Na Livraria da Travessa, no Príncipe Real, tenho encomendado várias edições brasileiras que me têm permitido fazer a extensão das minhas referências sobre Clarice, caso de Entrevistas, uma reunião das suas conversas com as personalidades brasileiras de grande prestígio do seu tempo; Clarice Fotobiografia, de Nádia Battella Gotlib; Todas as Cartas; ou O Rio de Clarice, de Teresa Montero.

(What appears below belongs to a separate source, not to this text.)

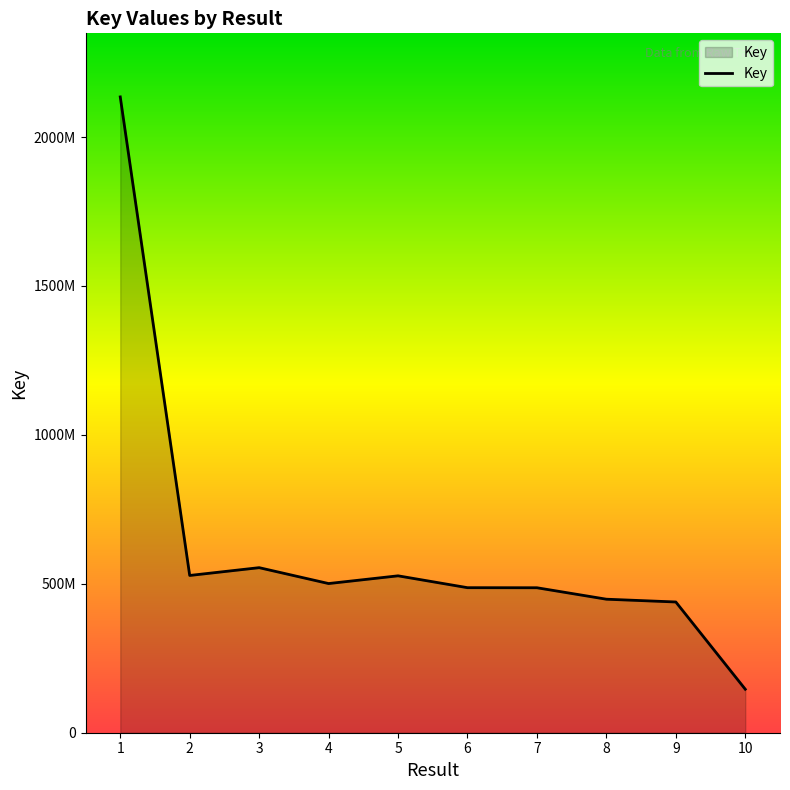

At which category does the chart reach its peak across all series?

1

Os textos de Clarice, tantas vezes difíceis de arrumar num único género (como Clarice é impossível de classificar ou arrumar num único estilo), chegam-nos às mãos como um antídoto face à banalidade do que tantas vezes por aí circula com a máscara de literatura. A mulher/autora que, a ser decifrável na sua totalidade, levaria a que tivéssemos descoberto até o próprio universo, disse um dia que «é horrível a gente já estar completa». E é nessa busca ininterrupta por uma infinita descoberta e nesse molde para o ser humano que Clarice surge, simultaneamente, como pergunta e resposta. E um milagre.